Ms Roberts said Mr Bryan married at Coopernook after the war and died in 2005, without receiving any acknowledgement for his role.
“In 2009 there was a plaque-laying ceremony to acknowledge the dangerous work these men undertook [at Glenbrook] and the sacrifices they made for our country,” she said.
‘We need to understand our own history’
Historian and researcher, Geoff Plunkett, has written many books about chemical warfare in Australia and interviewed some of the mustard gas men.
He said some of the men interviewed said they had signed secrecy acts.
“Most of them were about 18 in 1943, they were the old school gentlemen, so a lot of them hadn’t talked about it until I came along as an official historian,” Mr Plunkett said.
Mr Plunkett said it was important Australians were aware of their country’s involvement with chemical weapons.
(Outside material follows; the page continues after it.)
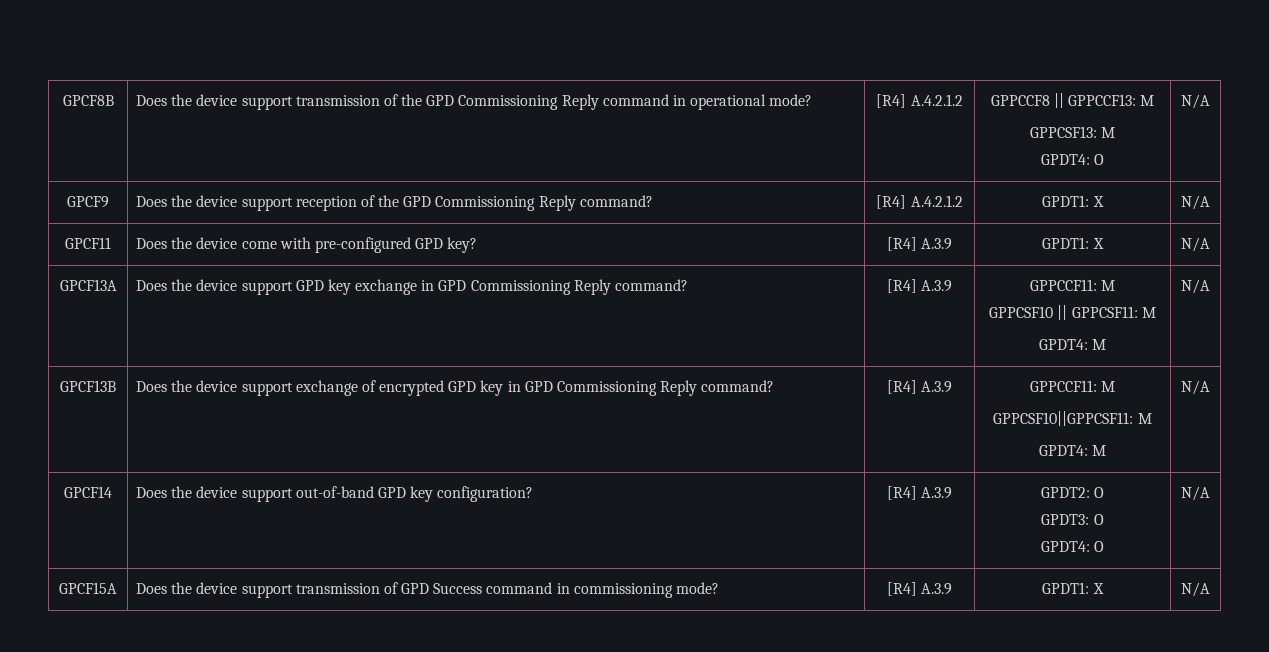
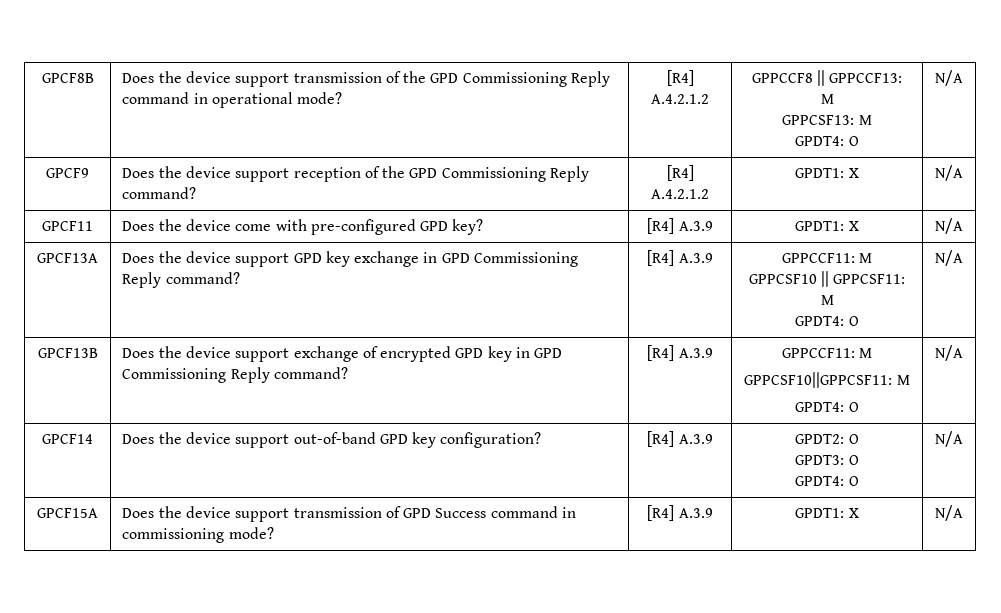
[1092,339,1107,350] M -> [848,316,859,326] O
[1092,445,1107,456] M -> [848,402,859,412] O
“These men got criticised because they never left Australia, but most of them wanted to be air gunners in the air force — they were forced into doing this.
“In fact the first they knew about it was when they turned up at the units.”
He said they couldn’t get out if it because they became a really specialist important unit.
“But that became a consequence after the war because they weren’t eligible for various pensions because they didn’t serve overseas,” Mr Plunkett said.
“We had at least one million chemical weapons in Australia, which is by no means a small amount, but still a lot pf people don’t realise that … we certainly need to understand our own history.”
A surprise discovery for family
Ms Roberts wrote about Ross Bryan’s story for a local heritage website, MidCoast Stories, which she has co-founded.
It was through that story that Mr Bryan’s nephew, David Kedwell from Old Bar, NSW, first learnt of his uncle’s wartime role.
“It’s never been mentioned to me by any of my immediate family … it’s something that totally took me by surprise,” he said.
“Isn’t it an amazing thing, [it can come] from such a small act of carving your name into a rock,” Mr Kedwell said.
“And the fact he carved Taree, NSW into the rock — he might never have been found [without that].”
Ms Roberts said it was highly satisfying a small clue from the past had allowed a man’s life and his sacrifice to be remembered.
“It gives me such satisfaction to look at a photo — and to me I didn’t think it was going to be much — and then it ends up to be this amazing story,” she said.